While I had already read Art & Fear as an undergrad at Ball State, it was nice to revisit the book and to be reminded of some of its comforting ideas. The book resonates with me on a personal level. I had forgotten how nice it is to hear some of the things it discusses, and to know that I am not the only one that feels the way I feel about my art making process.
One of the things the book discusses heavily is the fear that comes from making your own work. In the beginning of my education (and still to this day) I had a hard time making new work because I wanted every piece to be perfect, or at least portfolio-worthy. I wanted to prove that I could continue to make good work. More often than not, this thinking prevents me from finishing, or even starting, a piece. Art & Fear reminded me that I will make a lot of bad work, but that from that bad work I will learn what I like and don't like, and that will eventually become my voice, or "style."
Something else I think about a lot, which the book gets into, is what most people call "imposter syndrome," that is, the fear of others finding out you have no idea what you're doing, or that you are only faking being a "real" artist. Most artists feel this way, and as the book puts it, "you know better than anyone else the accidental nature of much that appears in your art, not to mention all those elements you know originated with others." I often feel that much of what is successful in my work is purely accidental, and that makes it more difficult for me to determine what pieces in my portfolio are actually "good." It also often makes me think, "can I replicate this? Is this my style or was it a lucky mistake?"
The final excerpt that I found interesting, both now and the first time I read it, was its criticism of art education. Obviously an art education is valuable for many reasons, but is it entirely necessary? No. And most artists know this. The specific line I found interesting was one that described many art graduates as considering themselves "survivors of their formal education." This line sticks out to me because it was certainly how I was feeling as an undergrad. I felt that I was simply surviving from critique to critique, not really creating work that I felt was indicative of the type of work I would like to be known for (I later found this was because I had wanted to be an illustrator, not a fine artist).

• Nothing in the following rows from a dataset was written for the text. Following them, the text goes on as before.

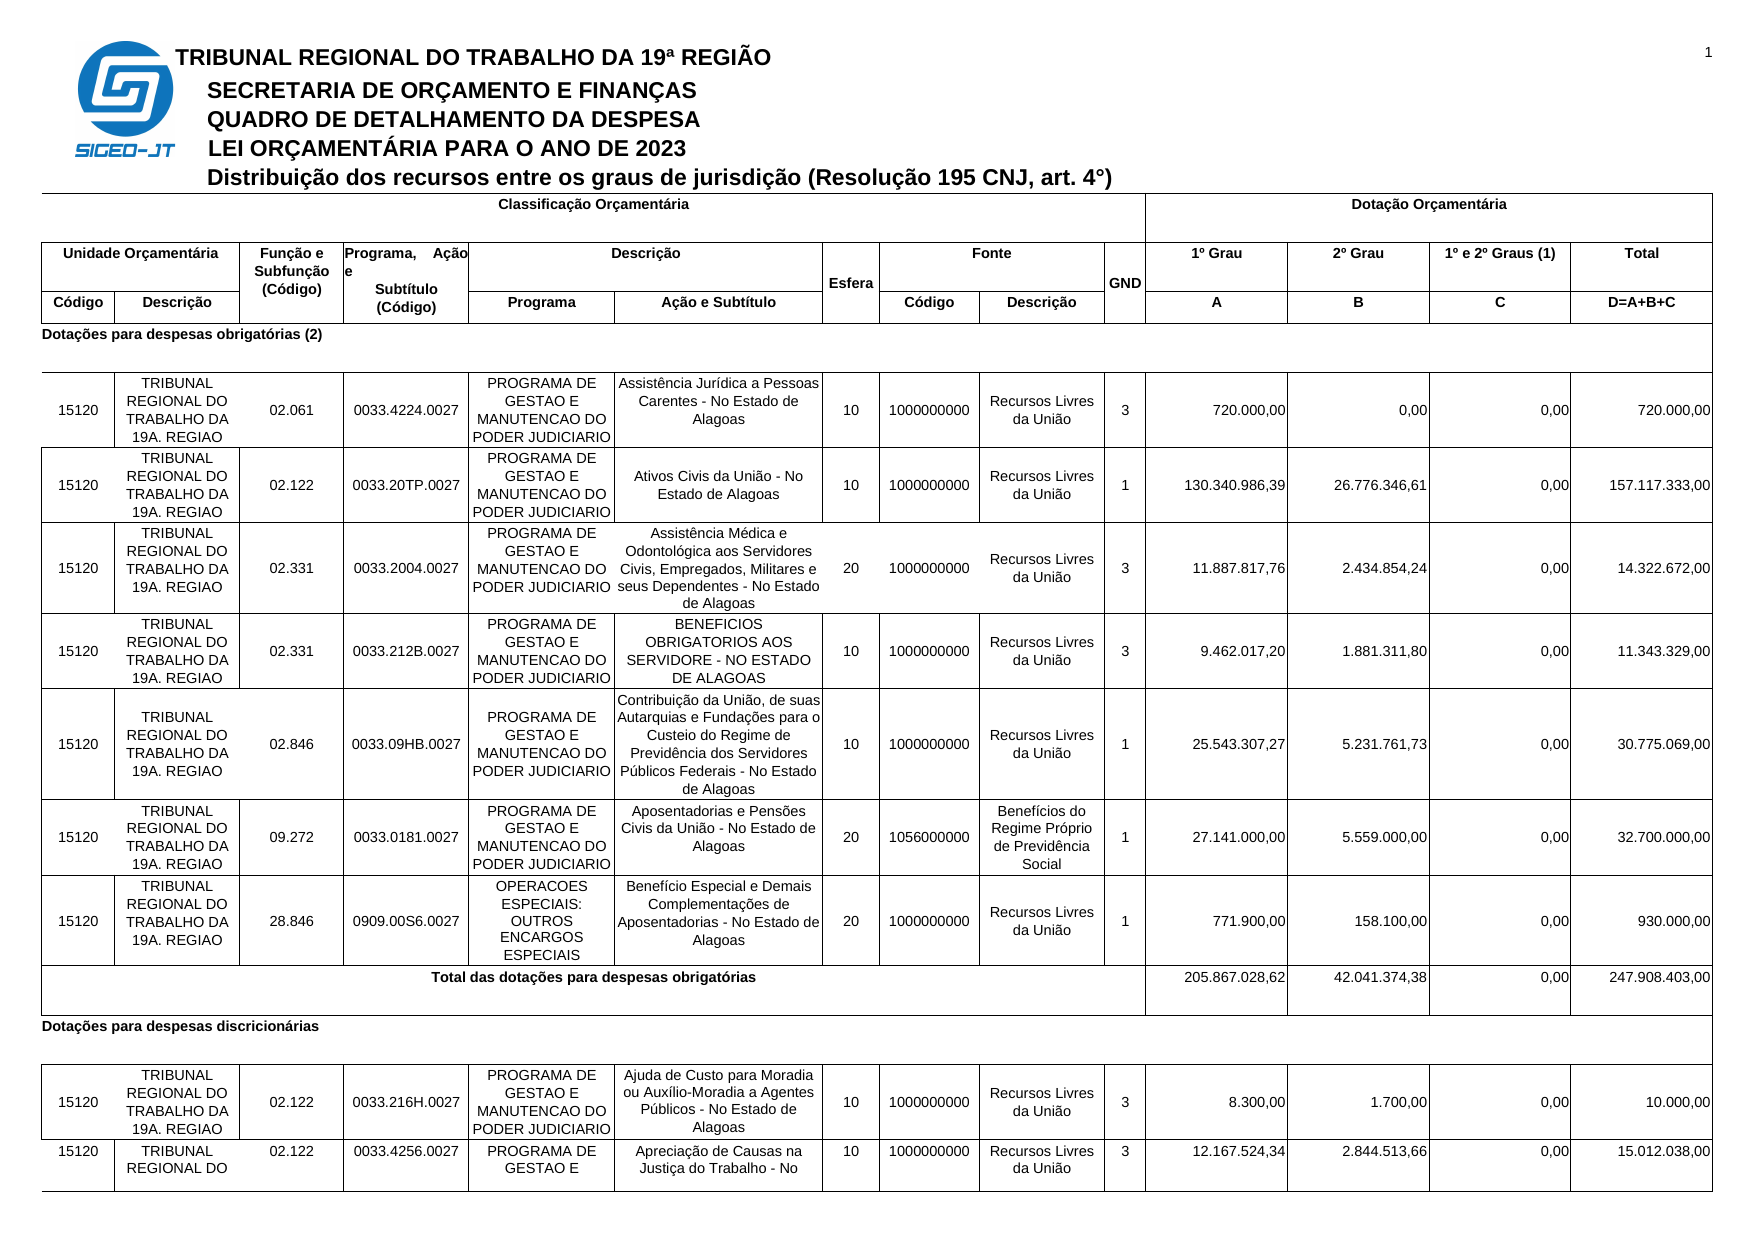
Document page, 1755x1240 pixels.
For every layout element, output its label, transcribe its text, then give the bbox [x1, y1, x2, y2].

table_cell 3 [1105, 614, 1145, 688]
table_cell 720.000,00 [1571, 373, 1712, 447]
table_cell 02.331 [240, 614, 343, 688]
table_cell 20 [823, 876, 879, 965]
table_cell 130.340.986,39 [1146, 448, 1287, 522]
table_cell 10 [823, 1065, 879, 1139]
table_cell [879, 324, 979, 372]
table_cell 32.700.000,00 [1571, 800, 1712, 874]
table_cell 1000000000 [880, 1065, 979, 1139]
table_cell Programa [469, 292, 614, 322]
table_cell 0033.2004.0027 [344, 523, 468, 613]
table_cell 02.331 [240, 523, 343, 613]
table_cell 02.122 [240, 1140, 343, 1191]
table_cell 0033.4224.0027 [344, 373, 468, 447]
table_cell TRIBUNAL REGIONAL DO TRABALHO DA 19A. REGIAO [115, 800, 239, 874]
table_cell 0,00 [1430, 614, 1570, 688]
table_cell A [1146, 292, 1287, 322]
table_cell 1000000000 [880, 448, 979, 522]
table_cell Ativos Civis da União - No Estado de Alagoas [615, 448, 822, 522]
table_cell PROGRAMA DE GESTAO E MANUTENCAO DO PODER JUDICIARIO [469, 448, 614, 522]
table_cell Recursos Livres da União [980, 1140, 1104, 1191]
table_cell 26.776.346,61 [1288, 448, 1429, 522]
table_cell Descrição [980, 292, 1104, 322]
table_cell 15.012.038,00 [1571, 1140, 1712, 1191]
table_cell [1571, 1016, 1712, 1064]
table_cell 1000000000 [880, 689, 979, 799]
table_cell B [1288, 292, 1429, 322]
table_cell [1104, 324, 1146, 372]
table_cell PROGRAMA DE GESTAO E MANUTENCAO DO PODER JUDICIARIO [469, 373, 614, 447]
table_cell OPERACOES ESPECIAIS: OUTROS ENCARGOS ESPECIAIS [469, 876, 614, 965]
table_cell 1 [1105, 800, 1145, 874]
table_cell 1 [1105, 876, 1145, 965]
table_cell Esfera [823, 243, 879, 322]
table_cell 0,00 [1430, 1065, 1570, 1139]
table_cell 0033.0181.0027 [344, 800, 468, 874]
table_cell 0033.20TP.0027 [344, 448, 468, 522]
table_cell [823, 966, 879, 1015]
table_cell 1º Grau [1146, 243, 1287, 291]
table_cell 15120 [42, 800, 114, 874]
table_cell [1146, 324, 1287, 372]
table_cell [880, 243, 979, 291]
table_cell Recursos Livres da União [980, 614, 1104, 688]
table_cell 02.122 [240, 448, 343, 522]
table_cell 0033.09HB.0027 [344, 689, 468, 799]
table_cell 27.141.000,00 [1146, 800, 1287, 874]
table_cell 0,00 [1430, 966, 1570, 1015]
table_cell 15120 [42, 614, 114, 688]
table_cell Total [1571, 243, 1712, 291]
table_cell 157.117.333,00 [1571, 448, 1712, 522]
table_cell 1000000000 [880, 614, 979, 688]
table_cell [879, 966, 979, 1015]
table_header [42, 194, 344, 242]
table_cell 0033.216H.0027 [344, 1065, 468, 1139]
text TRIBUNAL REGIONAL DO TRABALHO DA 19ª REGIÃO 1 [175, 43, 1712, 71]
table_cell 10 [823, 373, 879, 447]
table_cell Aposentadorias e Pensões Civis da União - No Estado de Alagoas [615, 800, 822, 874]
table_cell 0,00 [1430, 1140, 1570, 1191]
table_cell 3 [1105, 373, 1145, 447]
table_cell 3 [1105, 523, 1145, 613]
table_cell 1000000000 [880, 876, 979, 965]
table_cell 28.846 [240, 876, 343, 965]
table_cell Ajuda de Custo para Moradia ou Auxílio-Moradia a Agentes Públicos - No Estado de Alagoas [615, 1065, 822, 1139]
table_cell TRIBUNAL REGIONAL DO TRABALHO DA 19A. REGIAO [115, 1065, 239, 1139]
table_cell PROGRAMA DE GESTAO E MANUTENCAO DO PODER JUDICIARIO [469, 523, 614, 613]
table_cell Descrição [115, 292, 239, 322]
table_cell Recursos Livres da União [979, 523, 1104, 613]
table_cell 02.846 [240, 689, 343, 799]
table_cell [823, 324, 879, 372]
table_cell 1000000000 [879, 523, 979, 613]
table_header [979, 194, 1104, 242]
table_cell 15120 [42, 1065, 114, 1139]
table_cell [344, 324, 823, 372]
table_cell TRIBUNAL REGIONAL DO TRABALHO DA 19A. REGIAO [115, 876, 239, 965]
table_cell 1.700,00 [1288, 1065, 1429, 1139]
table_cell [879, 1016, 979, 1064]
table_cell Recursos Livres da União [980, 448, 1104, 522]
table_cell PROGRAMA DE GESTAO E [469, 1140, 614, 1191]
table_cell Benefícios do Regime Próprio de Previdência Social [980, 800, 1104, 874]
table_cell Código [880, 292, 979, 322]
table_cell 1 [1105, 689, 1145, 799]
table_cell 15120 [42, 689, 114, 799]
table_cell Fonte [979, 243, 1104, 291]
table_header [1571, 194, 1712, 242]
table_cell Contribuição da União, de suas Autarquias e Fundações para o Custeio do Regime de Previdência dos Servidores Públicos Federais - No Estado de Alagoas [615, 689, 822, 799]
table_cell TRIBUNAL REGIONAL DO TRABALHO DA 19A. REGIAO [115, 523, 239, 613]
table_cell [1104, 1016, 1146, 1064]
table_cell 10 [823, 1140, 879, 1191]
table_cell 0,00 [1430, 448, 1570, 522]
table_cell 10 [823, 614, 879, 688]
table_header Classificação Orçamentária [344, 194, 823, 242]
table_cell 10 [823, 448, 879, 522]
table_cell 3 [1105, 1140, 1145, 1191]
text Distribuição dos recursos entre os graus de jurisdição (Resolução 195 CNJ, art. 4°) [207, 164, 1712, 190]
table_cell 771.900,00 [1146, 876, 1287, 965]
table_cell 1000000000 [880, 373, 979, 447]
table_cell TRIBUNAL REGIONAL DO TRABALHO DA 19A. REGIAO [115, 373, 239, 447]
table_cell 1.881.311,80 [1288, 614, 1429, 688]
table_cell [1146, 1016, 1287, 1064]
table_cell 0,00 [1430, 800, 1570, 874]
table_cell Dotações para despesas obrigatórias (2) [42, 324, 344, 372]
table_cell [1288, 1016, 1571, 1064]
table_cell 0033.4256.0027 [344, 1140, 468, 1191]
table_cell [979, 324, 1104, 372]
text [39, 43, 75, 71]
text QUADRO DE DETALHAMENTO DA DESPESA LEI ORÇAMENTÁRIA PARA O ANO DE 2023 [207, 106, 737, 161]
table_cell Total das dotações para despesas obrigatórias [344, 966, 823, 1015]
table_cell 15120 [42, 448, 114, 522]
table_cell 5.231.761,73 [1288, 689, 1429, 799]
table_header [879, 194, 979, 242]
table_cell 02.061 [240, 373, 343, 447]
table_cell PROGRAMA DE GESTAO E MANUTENCAO DO PODER JUDICIARIO [469, 689, 614, 799]
table_cell Assistência Médica e Odontológica aos Servidores Civis, Empregados, Militares e seus Dependentes - No Estado de Alagoas [615, 523, 823, 613]
table_cell Recursos Livres da União [980, 876, 1104, 965]
table_cell [979, 966, 1104, 1015]
table_cell [42, 966, 344, 1015]
table_cell C [1430, 292, 1570, 322]
table_cell 15120 [42, 523, 114, 613]
table_cell PROGRAMA DE GESTAO E MANUTENCAO DO PODER JUDICIARIO [469, 1065, 614, 1139]
table_cell 12.167.524,34 [1146, 1140, 1287, 1191]
table_cell TRIBUNAL REGIONAL DO TRABALHO DA 19A. REGIAO [115, 614, 239, 688]
table_cell 8.300,00 [1146, 1065, 1287, 1139]
table_cell 1000000000 [880, 1140, 979, 1191]
table_cell 15120 [42, 373, 114, 447]
table_cell GND [1105, 243, 1145, 322]
table_cell TRIBUNAL REGIONAL DO [115, 1140, 239, 1191]
table_cell 30.775.069,00 [1571, 689, 1712, 799]
table_cell Recursos Livres da União [980, 373, 1104, 447]
table_cell TRIBUNAL REGIONAL DO TRABALHO DA 19A. REGIAO [115, 448, 239, 522]
table_cell 0,00 [1430, 523, 1570, 613]
table_cell 20 [823, 800, 879, 874]
table_cell 2.434.854,24 [1288, 523, 1429, 613]
table_cell 10.000,00 [1571, 1065, 1712, 1139]
table_cell PROGRAMA DE GESTAO E MANUTENCAO DO PODER JUDICIARIO [469, 614, 614, 688]
table_cell Programa, Ação e Subtítulo (Código) [344, 243, 468, 322]
table_cell 02.122 [240, 1065, 343, 1139]
table_cell 0,00 [1430, 876, 1570, 965]
table_cell Dotações para despesas discricionárias [42, 1016, 344, 1064]
table_cell TRIBUNAL REGIONAL DO TRABALHO DA 19A. REGIAO [115, 689, 239, 799]
table_cell 14.322.672,00 [1571, 523, 1712, 613]
table_cell Unidade Orçamentária [42, 243, 239, 291]
table_cell 0,00 [1430, 373, 1570, 447]
table_cell BENEFICIOS OBRIGATORIOS AOS SERVIDORE - NO ESTADO DE ALAGOAS [615, 614, 822, 688]
table_cell [823, 1016, 879, 1064]
table_cell Código [42, 292, 114, 322]
table_cell 0,00 [1430, 689, 1570, 799]
table_cell 1056000000 [880, 800, 979, 874]
table_cell 205.867.028,62 [1146, 966, 1287, 1015]
table_cell Benefício Especial e Demais Complementações de Aposentadorias - No Estado de Alagoas [615, 876, 822, 965]
table_cell [1571, 324, 1712, 372]
table_cell 0033.212B.0027 [344, 614, 468, 688]
table_cell Função e Subfunção (Código) [240, 243, 343, 322]
table_cell 3 [1105, 1065, 1145, 1139]
table_cell 11.343.329,00 [1571, 614, 1712, 688]
table_cell 720.000,00 [1146, 373, 1287, 447]
table_header [1146, 194, 1287, 242]
table_cell 0909.00S6.0027 [344, 876, 468, 965]
table_cell Descrição [469, 243, 822, 291]
table_cell 5.559.000,00 [1288, 800, 1429, 874]
table_cell [344, 1016, 823, 1064]
table_cell Assistência Jurídica a Pessoas Carentes - No Estado de Alagoas [615, 373, 822, 447]
table_cell Recursos Livres da União [980, 1065, 1104, 1139]
table_header [1104, 194, 1145, 242]
table_cell 247.908.403,00 [1571, 966, 1712, 1015]
table_cell 15120 [42, 1140, 114, 1191]
text SECRETARIA DE ORÇAMENTO E FINANÇAS [207, 77, 1712, 104]
table_cell Ação e Subtítulo [615, 292, 822, 322]
table_cell 2.844.513,66 [1288, 1140, 1429, 1191]
table_header [823, 194, 879, 242]
table_cell 2º Grau [1288, 243, 1429, 291]
table_cell 1º e 2º Graus (1) [1430, 243, 1570, 291]
table_header Dotação Orçamentária [1288, 194, 1571, 242]
table_cell 20 [823, 523, 879, 613]
table_cell [1288, 324, 1571, 372]
table_cell Apreciação de Causas na Justiça do Trabalho - No [615, 1140, 822, 1191]
table_cell 930.000,00 [1571, 876, 1712, 965]
table_cell 0,00 [1288, 373, 1429, 447]
table_cell 25.543.307,27 [1146, 689, 1287, 799]
table_cell [1104, 966, 1145, 1015]
table_cell 158.100,00 [1288, 876, 1429, 965]
table_cell 09.272 [240, 800, 343, 874]
table_cell [979, 1016, 1104, 1064]
table_cell 11.887.817,76 [1146, 523, 1287, 613]
table_cell Recursos Livres da União [980, 689, 1104, 799]
table_cell 10 [823, 689, 879, 799]
table_cell 42.041.374,38 [1288, 966, 1429, 1015]
table_cell PROGRAMA DE GESTAO E MANUTENCAO DO PODER JUDICIARIO [469, 800, 614, 874]
table_cell 1 [1105, 448, 1145, 522]
table_cell D=A+B+C [1571, 292, 1712, 322]
table_cell 9.462.017,20 [1146, 614, 1287, 688]
table_cell 15120 [42, 876, 114, 965]
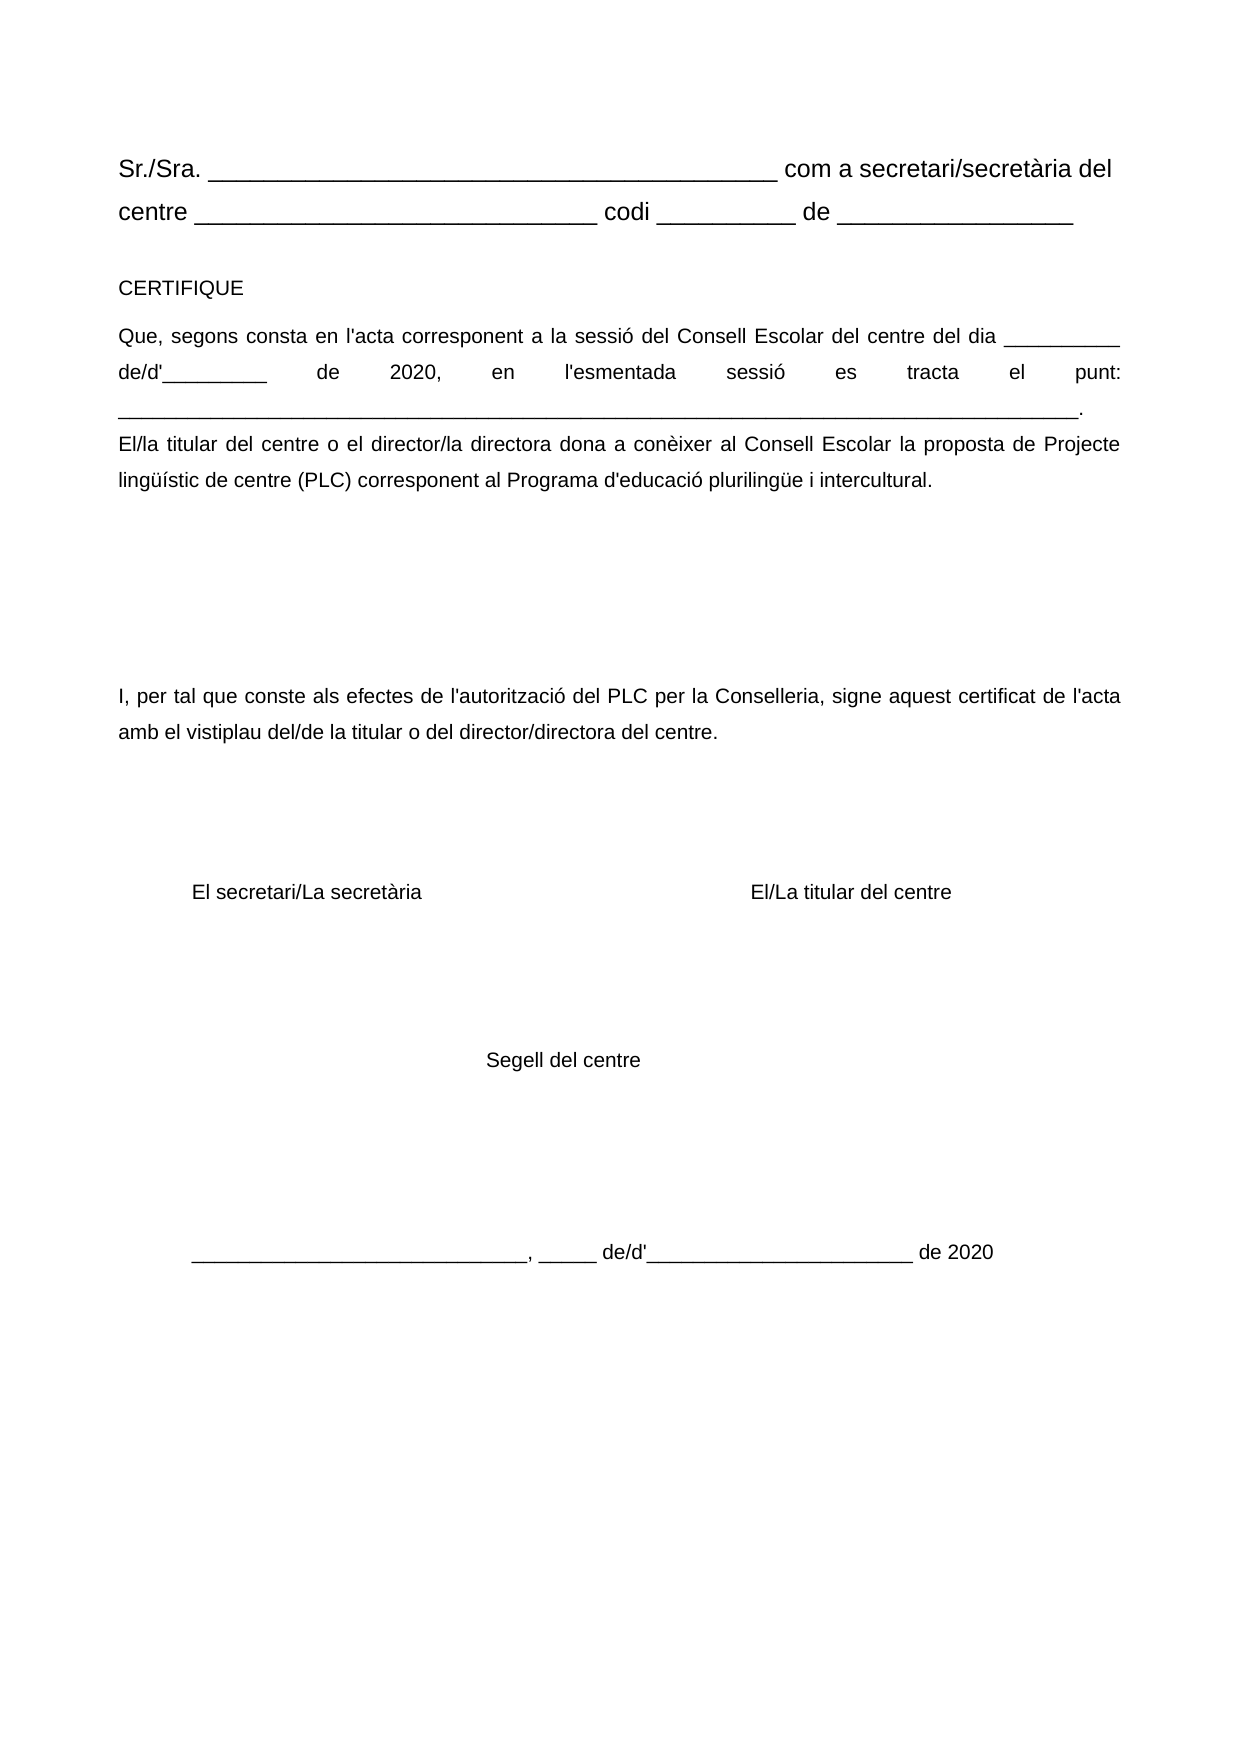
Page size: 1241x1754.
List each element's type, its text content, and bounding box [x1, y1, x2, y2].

text Segell del centre [486, 1048, 1122, 1072]
text I, per tal que conste als efectes de l'autorització del PLC per la Conselleria, signe aquest certificat de l'acta amb el vistiplau del/de la titular o del director/directora del centre. [118, 683, 1122, 743]
text Que, segons consta en l'acta corresponent a la sessió del Consell Escolar del centre del dia __________ de/d'_________ de 2020, en l'esmentada sessió es tracta el punt: ___________________________________________________________________________________. El/la titular del centre o el director/la directora dona a conèixer al Consell Escolar la proposta de Projecte lingüístic de centre (PLC) corresponent al Programa d'educació plurilingüe i intercultural. [118, 324, 1122, 492]
text CERTIFIQUE [118, 276, 1122, 300]
text _____________________________, _____ de/d'_______________________ de 2020 [118, 1239, 1122, 1263]
text Sr./Sra. _________________________________________ com a secretari/secretària del centre _____________________________ codi __________ de _________________ [118, 154, 1122, 226]
text El secretari/La secretària El/La titular del centre [192, 880, 1122, 904]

My response to this statement was to change the way I thought of my education, especially as a grad student with greater freedoms, and to manipulate my assignments and experiments to be focused on developing my portfolio and career direction, and not just "going with the flow" to meet a deadline.
This is one of few books that have been recommended to me by an educator that I chose to hand onto, and I will likely recommend it to other artists and revisit it again in a few years.